ISISTAN   23985
INSTITUTO SUPERIOR DE INGENIERIA DEL SOFTWARE
Unidad Ejecutora - UE
congresos y reuniones científicas
Título:
SPEdu: A Toolbox for Processing Digitized Historical Documents
Autor/es:
FABIO ROCHA; GUILLERMO RODRÍGUEZ
Lugar:
Mexico
Reunión:
Conferencia; 19th Mexican International Conference on Artificial Intelligence, MICAI 2020; 2020
Institución organizadora:
Sociedad Mexicana de Inteligencia Artficial
Resumen:
Historical-educational documentary sources have gained considerable attention in educational contexts. However, some sources suffer from serious problems such as inadequate infrastructure, poor preservation, and lack of qualified personnel. In addition, a large part of documents is not digitilized, making research difficult. As a consequence, there is a need for transcription, digitalization, and cataloging sources of information for the analysis of large volumes of data. To deal with this issue, we present SPEdu, a tool to digitalize sources of information demanded by research on the History of Education. The workflow of SPEdu is divided into three steps. Firstly, SPEdu acquires images from an information source. Secondly, the tool preprocesses the images and extracts features from them.
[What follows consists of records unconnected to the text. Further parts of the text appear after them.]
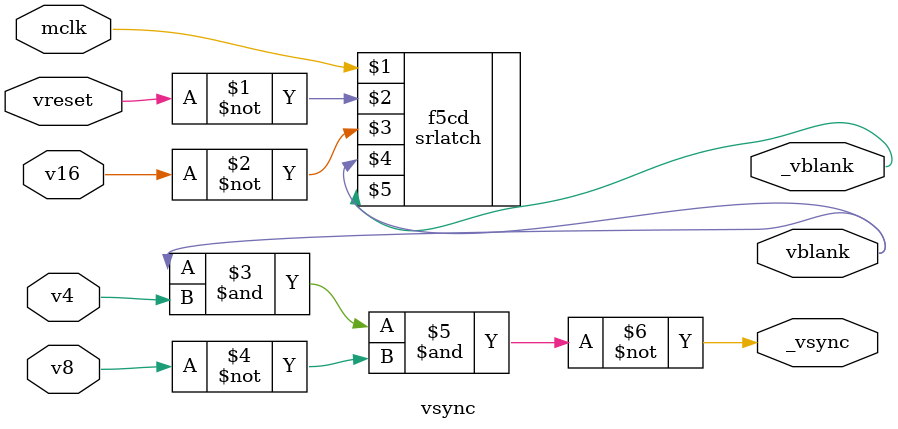
<source format=v>
/*
  MIT License

  Copyright (c) 2019 Richard Eng

  Permission is hereby granted, free of charge, to any person obtaining a copy
  of this software and associated documentation files (the "Software"), to deal
  in the Software without restriction, including without limitation the rights
  to use, copy, modify, merge, publish, distribute, sublicense, and/or sell
  copies of the Software, and to permit persons to whom the Software is
  furnished to do so, subject to the following conditions:

  The above copyright notice and this permission notice shall be included in all
  copies or substantial portions of the Software.

  THE SOFTWARE IS PROVIDED "AS IS", WITHOUT WARRANTY OF ANY KIND, EXPRESS OR
  IMPLIED, INCLUDING BUT NOT LIMITED TO THE WARRANTIES OF MERCHANTABILITY,
  FITNESS FOR A PARTICULAR PURPOSE AND NONINFRINGEMENT. IN NO EVENT SHALL THE
  AUTHORS OR COPYRIGHT HOLDERS BE LIABLE FOR ANY CLAIM, DAMAGES OR OTHER
  LIABILITY, WHETHER IN AN ACTION OF CONTRACT, TORT OR OTHERWISE, ARISING FROM,
  OUT OF OR IN CONNECTION WITH THE SOFTWARE OR THE USE OR OTHER DEALINGS IN THE
  SOFTWARE.
*/

/*
  Pong - Vertical Sync Circuit
  ----------------------------
*/
`default_nettype none

module vsync
(
    input wire  mclk, vreset, v4, v8, v16,
    output wire vblank, _vblank, _vsync
);

srlatch f5cd(mclk, ~vreset, ~v16, vblank, _vblank);
assign _vsync = ~(vblank & v4 & ~v8);

/*
wire h5a_to_g5a;

wire _vblank_tmp;
ls02 f5c(vreset, vblank, _vblank_tmp);

reg _vblank_reg;
always @(posedge gclk) begin
  _vblank_reg <= _vblank_tmp;
end
assign _vblank = _vblank_reg;

wire vblank_tmp;
ls02 f5d(_vblank, v16, vblank_tmp);

reg vblank_reg;
always @(posedge gclk) begin
  vblank_reg <= vblank_tmp;
end
assign vblank = vblank_reg;

ls00 h5a(v8, v8, h5a_to_g5a);
ls10 g5a(vblank, v4, h5a_to_g5a, _vsync);
*/

endmodule

</source>
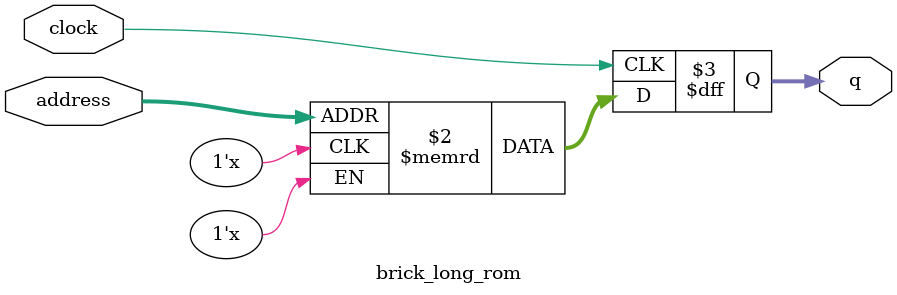
<source format=sv>
module brick_long_rom (
	input logic clock,
	input logic [12:0] address,
	output logic [1:0] q
);

logic [1:0] memory [0:5972] /* synthesis ram_init_file = "./brick_long/brick_long.COE" */;

always_ff @ (posedge clock) begin
	q <= memory[address];
end

endmodule

</source>
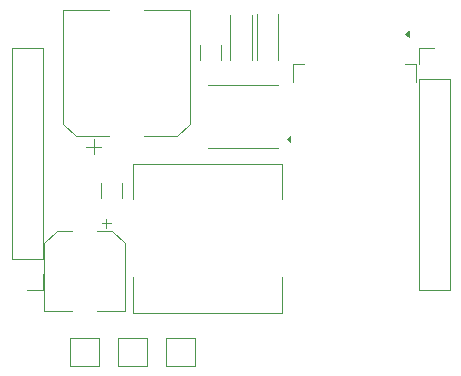
<source format=gbr>
%TF.GenerationSoftware,KiCad,Pcbnew,7.0.11*%
%TF.CreationDate,2025-01-11T05:46:01+09:00*%
%TF.ProjectId,VoltageBooster,566f6c74-6167-4654-926f-6f737465722e,rev?*%
%TF.SameCoordinates,Original*%
%TF.FileFunction,Legend,Top*%
%TF.FilePolarity,Positive*%
%FSLAX46Y46*%
G04 Gerber Fmt 4.6, Leading zero omitted, Abs format (unit mm)*
G04 Created by KiCad (PCBNEW 7.0.11) date 2025-01-11 05:46:01*
%MOMM*%
%LPD*%
G01*
G04 APERTURE LIST*
%ADD10C,0.120000*%
G04 APERTURE END LIST*
D10*
%TO.C,REF\u002A\u002A*%
X146882000Y-113354000D02*
X149282000Y-113354000D01*
X146882000Y-115754000D02*
X146882000Y-113354000D01*
X149282000Y-113354000D02*
X149282000Y-115754000D01*
X149282000Y-115754000D02*
X146882000Y-115754000D01*
X142818000Y-113354000D02*
X145218000Y-113354000D01*
X142818000Y-115754000D02*
X142818000Y-113354000D01*
X145218000Y-113354000D02*
X145218000Y-115754000D01*
X145218000Y-115754000D02*
X142818000Y-115754000D01*
X141154000Y-115754000D02*
X138754000Y-115754000D01*
X138754000Y-115754000D02*
X138754000Y-113354000D01*
X138754000Y-113354000D02*
X141154000Y-113354000D01*
X141154000Y-113354000D02*
X141154000Y-115754000D01*
%TO.C,D1*%
X150380000Y-97300000D02*
X156380000Y-97300000D01*
X150380000Y-91975000D02*
X156380000Y-91975000D01*
X157396827Y-96765000D02*
X157066827Y-96525000D01*
X157396827Y-96285000D01*
X157396827Y-96765000D01*
G36*
X157396827Y-96765000D02*
G01*
X157066827Y-96525000D01*
X157396827Y-96285000D01*
X157396827Y-96765000D01*
G37*
%TO.C,VR1*%
X168014000Y-90195000D02*
X167064000Y-90195000D01*
X157614000Y-90195000D02*
X158564000Y-90195000D01*
X168014000Y-91695000D02*
X168014000Y-90195000D01*
X157614000Y-91695000D02*
X157614000Y-90195000D01*
X167394000Y-87872500D02*
X167064000Y-87632500D01*
X167394000Y-87392500D01*
X167394000Y-87872500D01*
G36*
X167394000Y-87872500D02*
G01*
X167064000Y-87632500D01*
X167394000Y-87392500D01*
X167394000Y-87872500D01*
G37*
%TO.C,C1*%
X141801500Y-103258500D02*
X141801500Y-104046000D01*
X142195250Y-103652250D02*
X141407750Y-103652250D01*
X142299563Y-104286000D02*
X141014000Y-104286000D01*
X142299563Y-104286000D02*
X143364000Y-105350437D01*
X137608437Y-104286000D02*
X138894000Y-104286000D01*
X137608437Y-104286000D02*
X136544000Y-105350437D01*
X143364000Y-105350437D02*
X143364000Y-111106000D01*
X136544000Y-105350437D02*
X136544000Y-111106000D01*
X143364000Y-111106000D02*
X141014000Y-111106000D01*
X136544000Y-111106000D02*
X138894000Y-111106000D01*
%TO.C,L1*%
X144068000Y-98602000D02*
X156668000Y-98602000D01*
X144068000Y-101602000D02*
X144068000Y-98602000D01*
X144068000Y-111202000D02*
X144068000Y-108202000D01*
X156668000Y-98602000D02*
X156668000Y-101602000D01*
X156668000Y-108202000D02*
X156668000Y-111202000D01*
X156668000Y-111202000D02*
X144068000Y-111202000D01*
%TO.C,R2*%
X156368000Y-85964000D02*
X156368000Y-89804000D01*
X154528000Y-85964000D02*
X154528000Y-89804000D01*
%TO.C,C4*%
X140750000Y-97782000D02*
X140750000Y-96532000D01*
X140125000Y-97157000D02*
X141375000Y-97157000D01*
X139214437Y-96292000D02*
X142000000Y-96292000D01*
X139214437Y-96292000D02*
X138150000Y-95227563D01*
X147805563Y-96292000D02*
X145020000Y-96292000D01*
X147805563Y-96292000D02*
X148870000Y-95227563D01*
X138150000Y-95227563D02*
X138150000Y-85572000D01*
X148870000Y-95227563D02*
X148870000Y-85572000D01*
X138150000Y-85572000D02*
X142000000Y-85572000D01*
X148870000Y-85572000D02*
X145020000Y-85572000D01*
%TO.C,J2*%
X136458000Y-109280000D02*
X135128000Y-109280000D01*
X136458000Y-107950000D02*
X136458000Y-109280000D01*
X136458000Y-106680000D02*
X136458000Y-88840000D01*
X136458000Y-106680000D02*
X133798000Y-106680000D01*
X136458000Y-88840000D02*
X133798000Y-88840000D01*
X133798000Y-106680000D02*
X133798000Y-88840000D01*
%TO.C,C3*%
X149702000Y-89783000D02*
X149702000Y-88525000D01*
X151542000Y-89783000D02*
X151542000Y-88525000D01*
%TO.C,J1*%
X168240000Y-88840000D02*
X169570000Y-88840000D01*
X168240000Y-90170000D02*
X168240000Y-88840000D01*
X168240000Y-91440000D02*
X168240000Y-109280000D01*
X168240000Y-91440000D02*
X170900000Y-91440000D01*
X168240000Y-109280000D02*
X170900000Y-109280000D01*
X170900000Y-91440000D02*
X170900000Y-109280000D01*
%TO.C,C2*%
X141320000Y-101467000D02*
X141320000Y-100209000D01*
X143160000Y-101467000D02*
X143160000Y-100209000D01*
%TO.C,R1*%
X152318000Y-89809000D02*
X152318000Y-85969000D01*
X154158000Y-89809000D02*
X154158000Y-85969000D01*
%TD*%
M02*

</source>
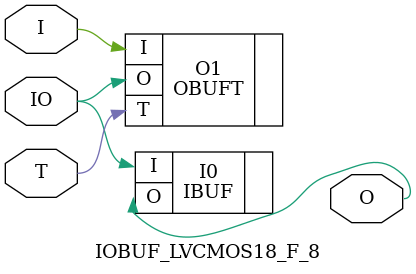
<source format=v>


`timescale  1 ps / 1 ps


module IOBUF_LVCMOS18_F_8 (O, IO, I, T);

    output O;

    inout  IO;

    input  I, T;

        OBUFT #(.IOSTANDARD("LVCMOS18"), .SLEW("FAST"), .DRIVE(8)) O1 (.O(IO), .I(I), .T(T)); 
	IBUF #(.IOSTANDARD("LVCMOS18"))  I0 (.O(O), .I(IO));
        

endmodule



</source>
Finally, a supervised machine learning module was built to classify images between text and non-text. To assess the viability of SPEdu, we used the Official Gazette of the State of Sergipe. Regarding the third step, we evaluated the performance of classification algorithms, such as J48, Logistic Regression, Multi-layered Perceptron (MLP), Naive Bayes, Random Forest, and Random Tree. Results have revealed that Random Forest outperformed remaining techniques with an average rate of 95% of accuracy.